No. MoE models reduce the amount of FFN work each token performs, but they add routing, expert selection, expert fan-out, and weighted accumulation. If the runtime is sloppy, those new costs can eat the gain.
What does top-k routing mean in an MoE model?
It means the router scores every expert, keeps only the k highest-scoring experts for the current token, renormalizes those weights, and ignores the rest for that token.
Why does the shared expert matter?
Because some MoE models do not send tokens only through routed experts. They also send every token through a shared expert path. If you omit that path, the model can still emit text while being systematically wrong.
Are all MoE models implemented the same way in ZINC?
No. ZINC has a generic transformer-MoE path, a hybrid Qwen3.5 path, and a Gemma MoE path. The routing idea is shared, but the surrounding layer structure, activations, norms, and scheduling differ.

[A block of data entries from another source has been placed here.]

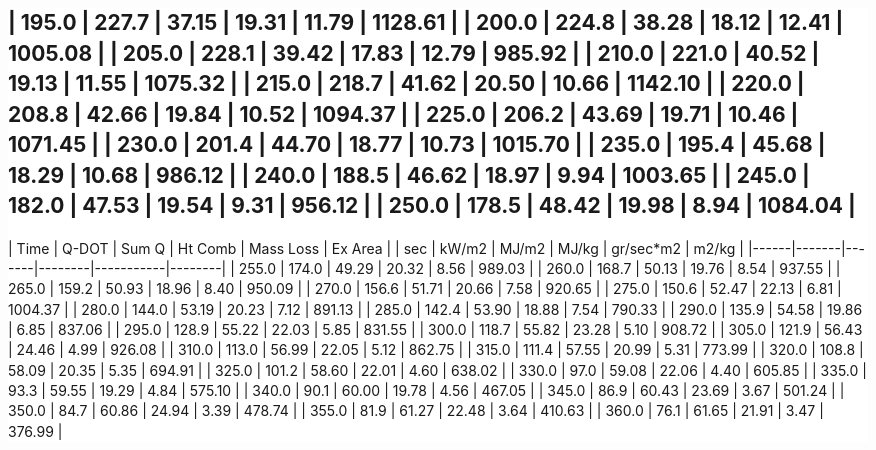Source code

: | 195.0 | 227.7 | 37.15 | 19.31 | 11.79 | 1128.61 |
| 200.0 | 224.8 | 38.28 | 18.12 | 12.41 | 1005.08 |
| 205.0 | 228.1 | 39.42 | 17.83 | 12.79 | 985.92 |
| 210.0 | 221.0 | 40.52 | 19.13 | 11.55 | 1075.32 |
| 215.0 | 218.7 | 41.62 | 20.50 | 10.66 | 1142.10 |
| 220.0 | 208.8 | 42.66 | 19.84 | 10.52 | 1094.37 |
| 225.0 | 206.2 | 43.69 | 19.71 | 10.46 | 1071.45 |
| 230.0 | 201.4 | 44.70 | 18.77 | 10.73 | 1015.70 |
| 235.0 | 195.4 | 45.68 | 18.29 | 10.68 | 986.12 |
| 240.0 | 188.5 | 46.62 | 18.97 | 9.94 | 1003.65 |
| 245.0 | 182.0 | 47.53 | 19.54 | 9.31 | 956.12 |
| 250.0 | 178.5 | 48.42 | 19.98 | 8.94 | 1084.04 |
---
| Time | Q-DOT | Sum Q | Ht Comb | Mass Loss | Ex Area |
| sec | kW/m2 | MJ/m2 | MJ/kg | gr/sec*m2 | m2/kg |
|------|-------|-------|--------|-----------|--------|
| 255.0 | 174.0 | 49.29 | 20.32 | 8.56 | 989.03 |
| 260.0 | 168.7 | 50.13 | 19.76 | 8.54 | 937.55 |
| 265.0 | 159.2 | 50.93 | 18.96 | 8.40 | 950.09 |
| 270.0 | 156.6 | 51.71 | 20.66 | 7.58 | 920.65 |
| 275.0 | 150.6 | 52.47 | 22.13 | 6.81 | 1004.37 |
| 280.0 | 144.0 | 53.19 | 20.23 | 7.12 | 891.13 |
| 285.0 | 142.4 | 53.90 | 18.88 | 7.54 | 790.33 |
| 290.0 | 135.9 | 54.58 | 19.86 | 6.85 | 837.06 |
| 295.0 | 128.9 | 55.22 | 22.03 | 5.85 | 831.55 |
| 300.0 | 118.7 | 55.82 | 23.28 | 5.10 | 908.72 |
| 305.0 | 121.9 | 56.43 | 24.46 | 4.99 | 926.08 |
| 310.0 | 113.0 | 56.99 | 22.05 | 5.12 | 862.75 |
| 315.0 | 111.4 | 57.55 | 20.99 | 5.31 | 773.99 |
| 320.0 | 108.8 | 58.09 | 20.35 | 5.35 | 694.91 |
| 325.0 | 101.2 | 58.60 | 22.01 | 4.60 | 638.02 |
| 330.0 | 97.0 | 59.08 | 22.06 | 4.40 | 605.85 |
| 335.0 | 93.3 | 59.55 | 19.29 | 4.84 | 575.10 |
| 340.0 | 90.1 | 60.00 | 19.78 | 4.56 | 467.05 |
| 345.0 | 86.9 | 60.43 | 23.69 | 3.67 | 501.24 |
| 350.0 | 84.7 | 60.86 | 24.94 | 3.39 | 478.74 |
| 355.0 | 81.9 | 61.27 | 22.48 | 3.64 | 410.63 |
| 360.0 | 76.1 | 61.65 | 21.91 | 3.47 | 376.99 |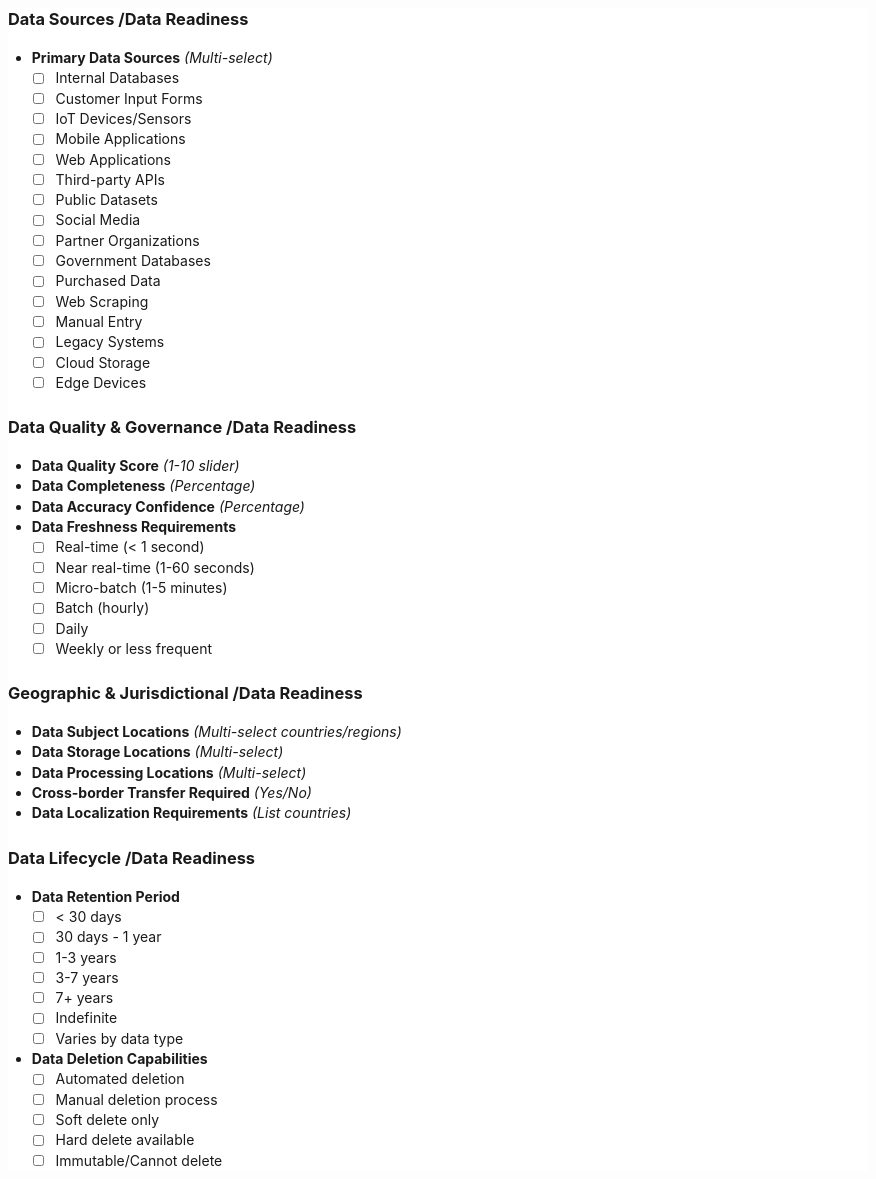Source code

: ### Data Sources /Data Readiness
- **Primary Data Sources** *(Multi-select)*
  - [ ] Internal Databases
  - [ ] Customer Input Forms
  - [ ] IoT Devices/Sensors
  - [ ] Mobile Applications
  - [ ] Web Applications
  - [ ] Third-party APIs
  - [ ] Public Datasets
  - [ ] Social Media
  - [ ] Partner Organizations
  - [ ] Government Databases
  - [ ] Purchased Data
  - [ ] Web Scraping
  - [ ] Manual Entry
  - [ ] Legacy Systems
  - [ ] Cloud Storage
  - [ ] Edge Devices

### Data Quality & Governance /Data Readiness
- **Data Quality Score** *(1-10 slider)*
- **Data Completeness** *(Percentage)*
- **Data Accuracy Confidence** *(Percentage)*
- **Data Freshness Requirements**
  - [ ] Real-time (< 1 second)
  - [ ] Near real-time (1-60 seconds)
  - [ ] Micro-batch (1-5 minutes)
  - [ ] Batch (hourly)
  - [ ] Daily
  - [ ] Weekly or less frequent

### Geographic & Jurisdictional /Data Readiness
- **Data Subject Locations** *(Multi-select countries/regions)*
- **Data Storage Locations** *(Multi-select)*
- **Data Processing Locations** *(Multi-select)*
- **Cross-border Transfer Required** *(Yes/No)*
- **Data Localization Requirements** *(List countries)*

### Data Lifecycle /Data Readiness
- **Data Retention Period**
  - [ ] < 30 days
  - [ ] 30 days - 1 year
  - [ ] 1-3 years
  - [ ] 3-7 years
  - [ ] 7+ years
  - [ ] Indefinite
  - [ ] Varies by data type

- **Data Deletion Capabilities**
  - [ ] Automated deletion
  - [ ] Manual deletion process
  - [ ] Soft delete only
  - [ ] Hard delete available
  - [ ] Immutable/Cannot delete
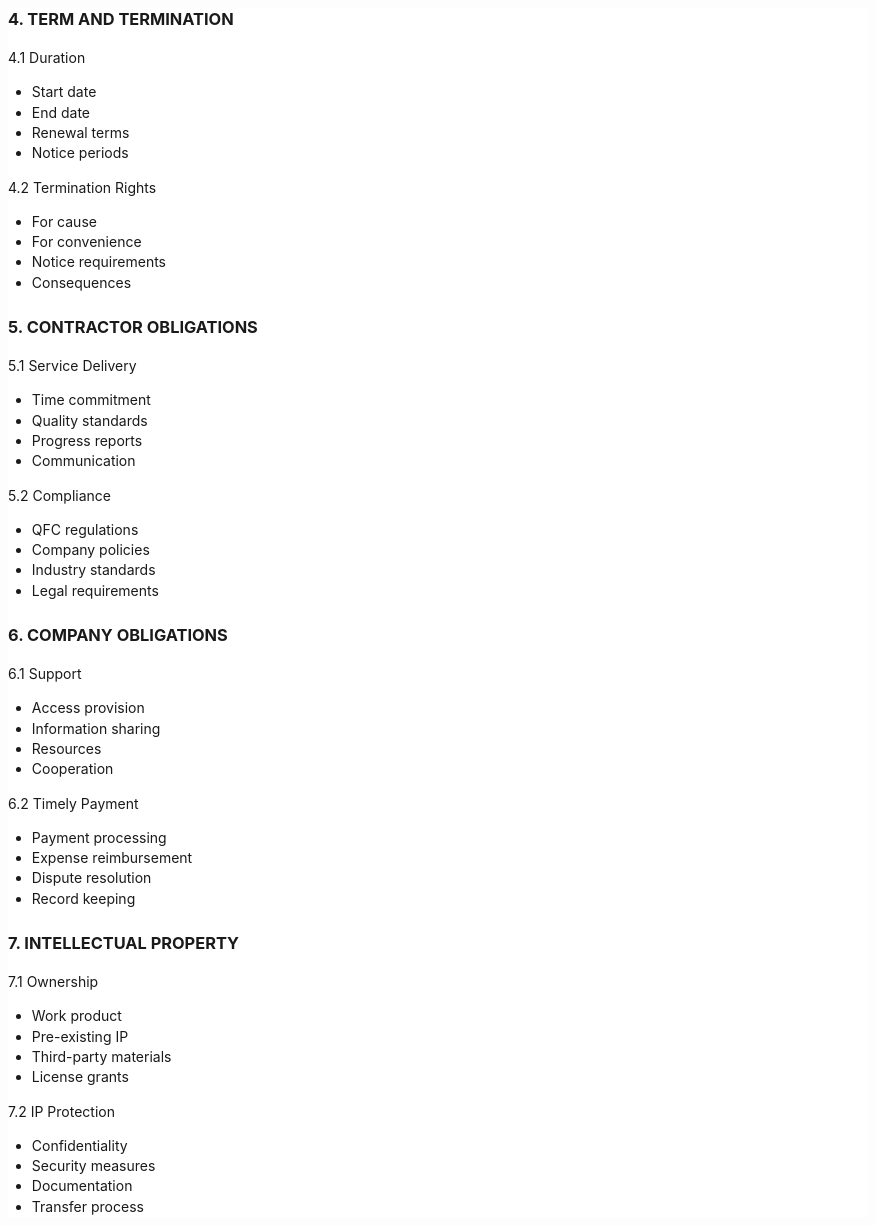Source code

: ### 4. TERM AND TERMINATION

4.1 Duration
- Start date
- End date
- Renewal terms
- Notice periods

4.2 Termination Rights
- For cause
- For convenience
- Notice requirements
- Consequences

### 5. CONTRACTOR OBLIGATIONS

5.1 Service Delivery
- Time commitment
- Quality standards
- Progress reports
- Communication

5.2 Compliance
- QFC regulations
- Company policies
- Industry standards
- Legal requirements

### 6. COMPANY OBLIGATIONS

6.1 Support
- Access provision
- Information sharing
- Resources
- Cooperation

6.2 Timely Payment
- Payment processing
- Expense reimbursement
- Dispute resolution
- Record keeping

### 7. INTELLECTUAL PROPERTY

7.1 Ownership
- Work product
- Pre-existing IP
- Third-party materials
- License grants

7.2 IP Protection
- Confidentiality
- Security measures
- Documentation
- Transfer process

If you want to run one of the managed MoE models yourself, the fastest path is still the same: start from the ZINC docs, pull a managed model, and then inspect the architecture in the spec page. The interesting part of MoE is not that the model has experts. The interesting part is how much real inference engineering is required to make those experts behave like one coherent layer.